Any rider who uses their bike more than 20 minutes, whether weekday or weekend, is likely to be a casual rider
Any rider on Saturday or Sunday, between the months of March and August, because these are the months when casual riders outnumber members on weekends
Any rider checking out a “docked” bike. On average, these rides last far longer than typical casual rides
Casual riders are more likely than other riders to rent electric bikes
Recruitment ideas to try, for riders who are targeted as “casual” riders.
- On targeted riders’ checkout acknowledgement, include a link to the membership information
- create banners to fly at stations between March and August (if start- and end-point data were available, it might be possible to target stations that have the highest frequency of casual ridership)
- For “docked” bike riders with a very long rental, offer to roll the cost of the current rental into that month’s membership cost
- Anybody who rents a casual bike more than twice a week could receive an offer to join, showing how infrequent rentals may also be more economical under membership
I noted that many of the data records were missing information related to starting GPS location, ending GPS location, and also many were missing data related to the station where the bikes were originally rented, and where they were returned.
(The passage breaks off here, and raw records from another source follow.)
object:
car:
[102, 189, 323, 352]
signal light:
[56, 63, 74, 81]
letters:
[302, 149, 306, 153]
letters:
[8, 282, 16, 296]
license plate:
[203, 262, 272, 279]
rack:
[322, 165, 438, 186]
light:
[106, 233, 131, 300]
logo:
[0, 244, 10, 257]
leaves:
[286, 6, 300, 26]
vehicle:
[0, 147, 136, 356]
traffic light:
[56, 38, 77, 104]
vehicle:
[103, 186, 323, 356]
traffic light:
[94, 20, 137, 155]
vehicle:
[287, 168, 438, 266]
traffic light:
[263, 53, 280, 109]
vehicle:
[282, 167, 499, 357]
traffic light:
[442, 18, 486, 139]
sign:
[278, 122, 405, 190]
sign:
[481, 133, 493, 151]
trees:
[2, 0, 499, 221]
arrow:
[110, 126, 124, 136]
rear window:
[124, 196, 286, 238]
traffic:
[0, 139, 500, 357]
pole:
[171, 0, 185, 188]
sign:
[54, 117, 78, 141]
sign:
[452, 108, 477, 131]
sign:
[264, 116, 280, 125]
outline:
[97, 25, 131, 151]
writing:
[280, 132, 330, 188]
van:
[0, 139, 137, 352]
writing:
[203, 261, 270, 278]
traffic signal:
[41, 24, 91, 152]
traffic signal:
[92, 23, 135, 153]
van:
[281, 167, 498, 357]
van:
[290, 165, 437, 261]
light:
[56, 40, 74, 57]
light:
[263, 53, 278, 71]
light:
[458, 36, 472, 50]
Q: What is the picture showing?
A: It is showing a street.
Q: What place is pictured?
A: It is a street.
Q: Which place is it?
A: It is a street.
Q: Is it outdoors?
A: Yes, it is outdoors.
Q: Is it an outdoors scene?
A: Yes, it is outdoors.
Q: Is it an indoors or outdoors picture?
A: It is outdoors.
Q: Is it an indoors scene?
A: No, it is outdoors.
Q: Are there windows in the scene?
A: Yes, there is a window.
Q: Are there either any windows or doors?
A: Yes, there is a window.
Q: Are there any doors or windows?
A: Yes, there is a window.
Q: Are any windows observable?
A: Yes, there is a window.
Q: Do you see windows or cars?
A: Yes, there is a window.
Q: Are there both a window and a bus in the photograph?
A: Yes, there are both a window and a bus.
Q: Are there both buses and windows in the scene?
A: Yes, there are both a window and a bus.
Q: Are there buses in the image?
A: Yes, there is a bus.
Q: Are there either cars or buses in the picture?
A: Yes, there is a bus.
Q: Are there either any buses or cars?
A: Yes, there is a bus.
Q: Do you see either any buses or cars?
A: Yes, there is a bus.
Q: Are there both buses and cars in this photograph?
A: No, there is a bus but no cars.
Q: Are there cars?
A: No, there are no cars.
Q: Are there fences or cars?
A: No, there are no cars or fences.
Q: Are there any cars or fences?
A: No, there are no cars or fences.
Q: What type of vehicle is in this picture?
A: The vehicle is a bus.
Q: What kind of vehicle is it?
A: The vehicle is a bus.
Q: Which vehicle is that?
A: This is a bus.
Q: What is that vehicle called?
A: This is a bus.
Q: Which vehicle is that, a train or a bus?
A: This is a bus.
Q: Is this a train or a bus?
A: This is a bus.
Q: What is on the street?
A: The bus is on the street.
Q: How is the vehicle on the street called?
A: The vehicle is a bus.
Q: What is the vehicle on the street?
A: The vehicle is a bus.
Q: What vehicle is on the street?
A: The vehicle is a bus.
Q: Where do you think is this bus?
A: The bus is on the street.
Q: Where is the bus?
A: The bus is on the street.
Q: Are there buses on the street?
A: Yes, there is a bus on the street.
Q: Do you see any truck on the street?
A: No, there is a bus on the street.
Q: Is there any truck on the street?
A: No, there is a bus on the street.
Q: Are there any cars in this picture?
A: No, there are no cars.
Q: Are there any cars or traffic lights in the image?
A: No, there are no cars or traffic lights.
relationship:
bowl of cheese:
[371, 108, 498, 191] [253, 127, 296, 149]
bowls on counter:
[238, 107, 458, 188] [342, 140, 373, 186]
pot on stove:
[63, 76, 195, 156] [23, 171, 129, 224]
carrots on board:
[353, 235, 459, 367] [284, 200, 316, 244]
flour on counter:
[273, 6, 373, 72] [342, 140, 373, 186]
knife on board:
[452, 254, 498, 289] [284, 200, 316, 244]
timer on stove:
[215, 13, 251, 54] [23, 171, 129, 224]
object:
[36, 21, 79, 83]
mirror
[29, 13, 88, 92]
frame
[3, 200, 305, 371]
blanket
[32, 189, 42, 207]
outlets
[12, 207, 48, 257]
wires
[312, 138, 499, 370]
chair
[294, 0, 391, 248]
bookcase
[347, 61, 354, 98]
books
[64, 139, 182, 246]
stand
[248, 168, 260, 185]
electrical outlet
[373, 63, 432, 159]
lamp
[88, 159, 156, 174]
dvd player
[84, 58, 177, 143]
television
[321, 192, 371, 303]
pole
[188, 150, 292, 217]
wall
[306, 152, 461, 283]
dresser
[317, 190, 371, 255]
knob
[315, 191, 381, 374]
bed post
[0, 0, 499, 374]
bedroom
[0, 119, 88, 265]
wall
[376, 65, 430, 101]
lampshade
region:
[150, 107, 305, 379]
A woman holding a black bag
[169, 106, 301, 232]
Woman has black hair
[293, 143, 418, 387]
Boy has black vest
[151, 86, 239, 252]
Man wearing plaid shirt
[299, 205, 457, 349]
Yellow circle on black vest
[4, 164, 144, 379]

Since the question was only concerned with differences in patterns of use volume, rather than more qualititative concerns (like which depot would benefit from having more bikes available on given days), I made copies of the data files, and omitted the columns related to starting and ending locations and stations from the data files that generated the visualizations above.
If a future analysis is undertaken regarding the begin- and end-points of the ride segments, a method must be created to deal with this substantial volume of missing data.↩︎